Remus offers a range of exhaust systems, each having incremental performance gains as you add more parts. Most buyers will be happy with the look and raspy exhaust note of axle-back exhausts that swap out all stock parts from the rear axle to the tips.

To feel more push and shove, opt for a cat-back exhaust. Here you have more variations (and inclusions like a GPF back in direct injection petrol cars and DPF back exhausts in diesel cars). For track-specific cars, look for catalytic converter deletes and High Flow Cat systems with wider and straighter tubing taking the place of restrictive stock converters.

In addition, different mufflers and resonators are used in conjunction with electronic valve systems to differentiate between exhaust sound profiles. If you want to drone out excessive engine sound go for resonated exhausts but be prepared to pay for the privilege.

For the utmost in power gains, look to header and turbo-back exhausts. Manifolds and downpipes are re-engineered for optimal airflow and the whole stock tubing down to the tips replaced. Systems like these also provide for better turbo performance and reduced turbo lag times, feeding the turbines that much quicker and producing more low-down torque. Estimates are that gains in horsepower and torque range around 5-10 per cent of rated engine output. Enough for that extra shove when going down a straight or in highway overtaking.

Exhaust configurations vary from vehicle to vehicle and are dependent on things like the cylinder and turbo count and rated output. Single Remus exhausts are mainly reserved for smaller displacement three and four-cylinder engines ending in either a single or dual exhaust tip.

Dual exhausts (with two sets of piping) are often standard in turbocharged four-pots and 6 and 8-cylinder cars. Cars in a twin-turbo configuration for example will have two sets of headers and downpipes, often flowing into a single midsection just before the resonator and a laterally-positioned muffler, but have twin tail pipes coming out left and right.

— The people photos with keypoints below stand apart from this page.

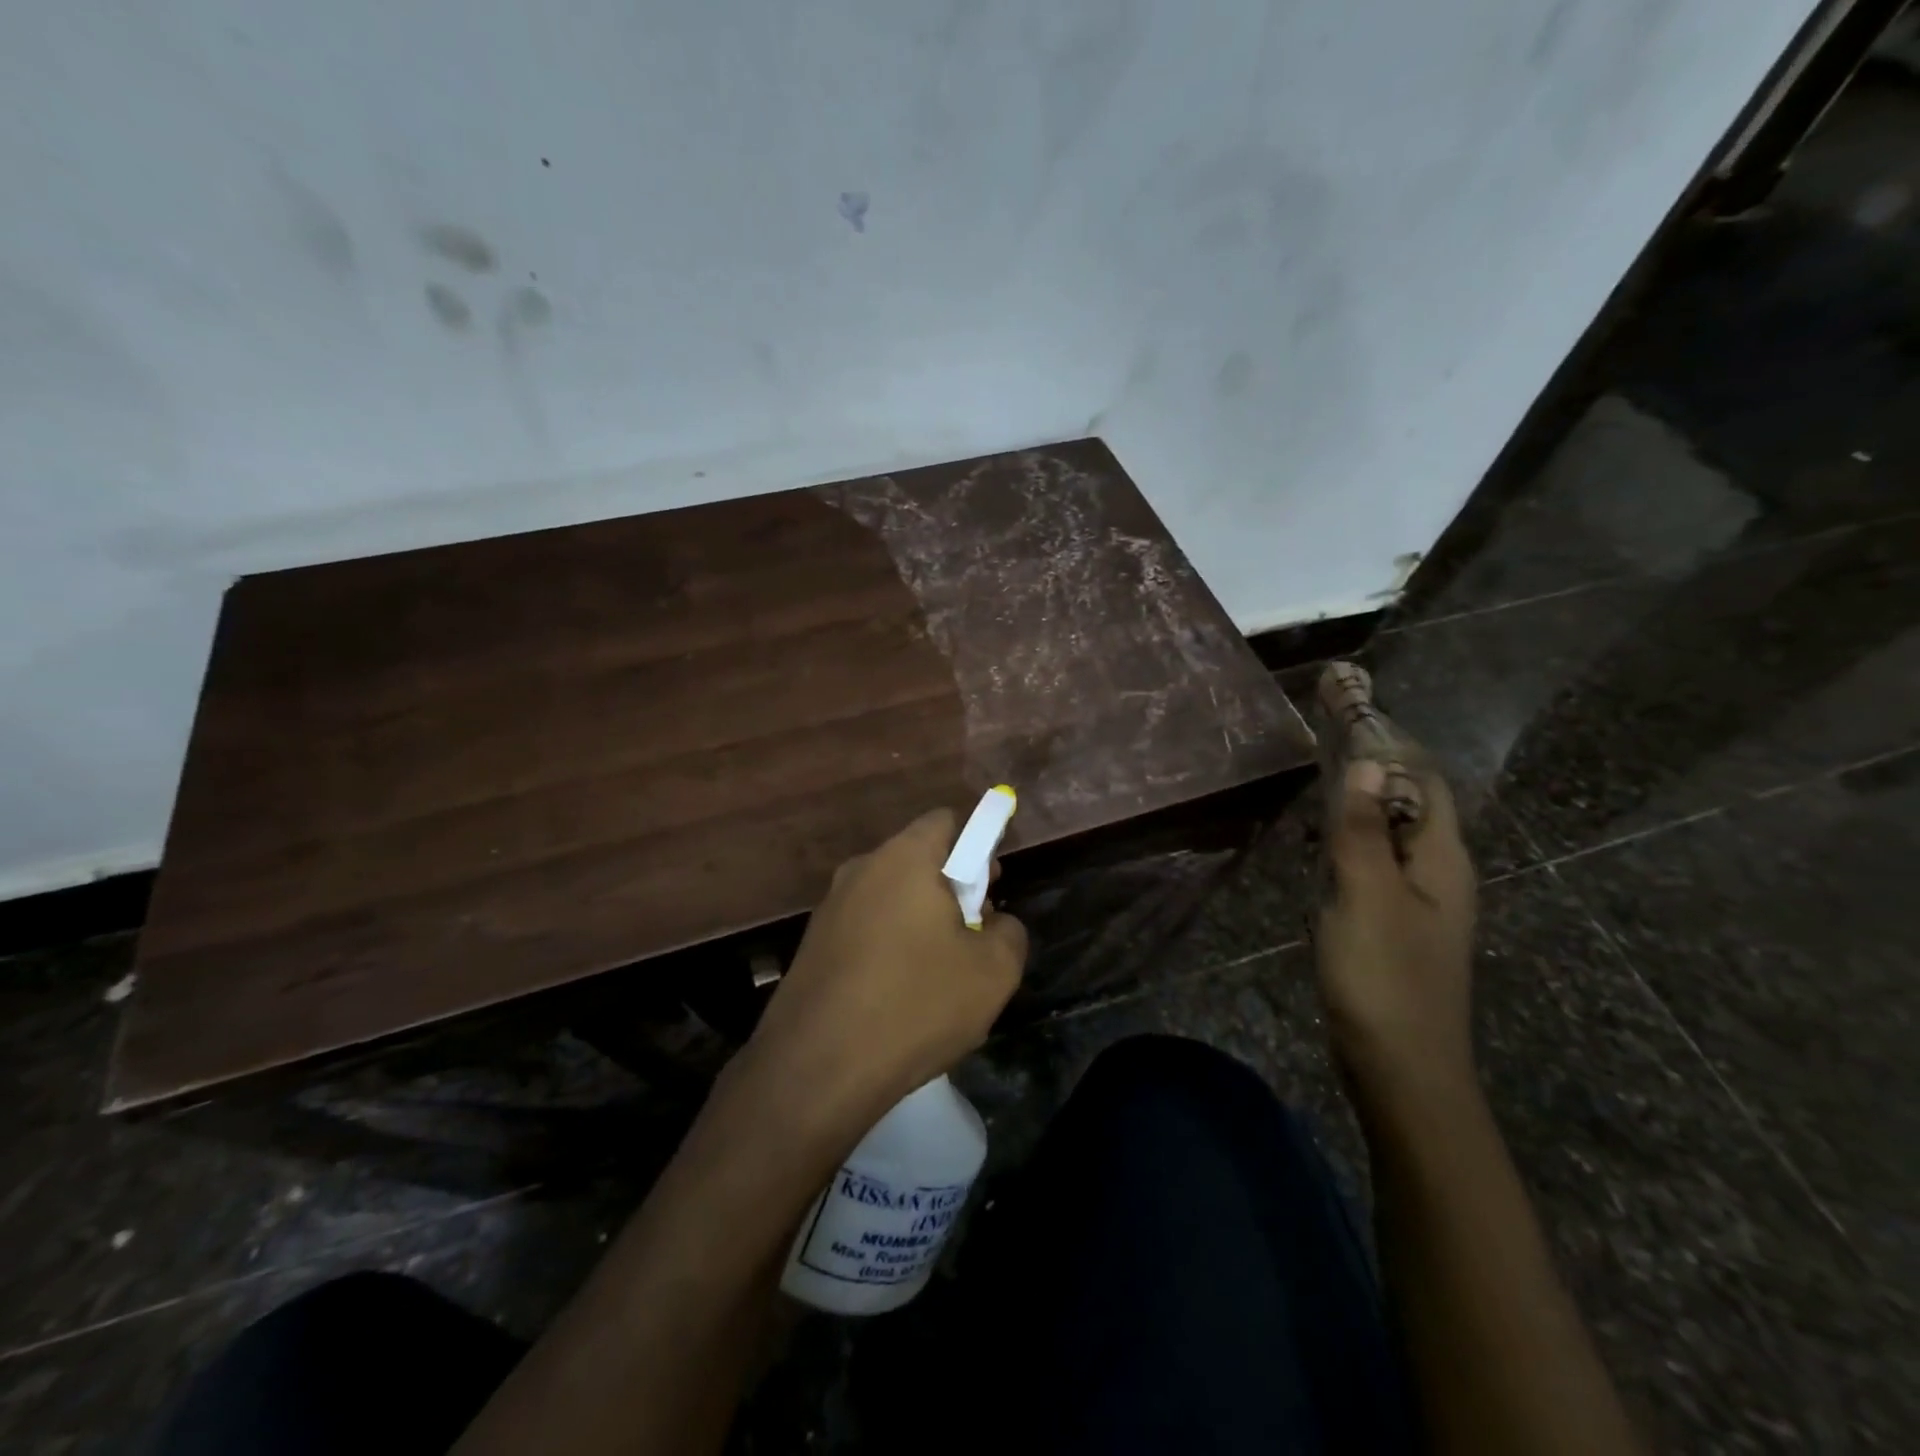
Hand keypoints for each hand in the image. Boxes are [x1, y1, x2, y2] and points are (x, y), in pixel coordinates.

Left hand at [735, 809, 1028, 1136]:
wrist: (816, 1068)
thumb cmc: (915, 1004)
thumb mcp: (993, 971)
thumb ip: (1010, 931)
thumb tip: (995, 923)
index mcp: (905, 858)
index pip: (946, 821)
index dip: (977, 846)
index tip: (989, 891)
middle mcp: (861, 869)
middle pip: (918, 860)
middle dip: (951, 890)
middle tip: (971, 939)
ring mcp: (830, 907)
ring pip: (891, 898)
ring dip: (920, 923)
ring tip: (937, 977)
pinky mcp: (812, 945)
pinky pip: (865, 930)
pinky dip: (888, 948)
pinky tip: (897, 998)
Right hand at [1316, 758, 1477, 1106]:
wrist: (1400, 1068)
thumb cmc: (1384, 977)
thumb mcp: (1366, 896)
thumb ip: (1364, 830)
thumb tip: (1368, 761)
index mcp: (1442, 859)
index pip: (1423, 780)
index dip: (1391, 740)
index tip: (1350, 706)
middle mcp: (1438, 873)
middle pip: (1410, 802)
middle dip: (1373, 764)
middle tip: (1324, 732)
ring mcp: (1417, 902)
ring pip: (1391, 834)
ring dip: (1360, 801)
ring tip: (1319, 774)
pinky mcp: (1395, 925)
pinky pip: (1375, 864)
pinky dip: (1351, 839)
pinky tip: (1322, 841)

There are also crossover exhausts with intertwining sections that help with exhaust scavenging and better combustion with cylinders firing at different times. The changes might be subtle from what your vehicle has as stock, but they’re more evident when you put your foot down.

Does Remus Have An Exhaust For Your Vehicle?

Besides producing OEM exhausts for the likes of Mercedes AMG, Aston Martin, Porsche, Bentley, BMW and McLaren, Remus also supplies aftermarket performance exhaust upgrades for affordable tuning favourites – the Ford Mustang and Fiesta ST, VW Golf GTi/Golf R, Toyota Supra and BMW Z4, Toyota GT86/ Subaru BRZ, Mini Copper S/ John Cooper Works and the Mazda MX5 among dozens of others. With three product lines to choose from (Sports Label, Powersound and Wild Label) there’s also the choice of electronically adjustable sound profiles (with 4 pre-programmed positions).

Systems are of the bolt-on type, allowing customers to start out small, as with an axle-back in the right configuration for make and model, and work their way up. For peace of mind, all exhausts are supplied with a three-year warranty.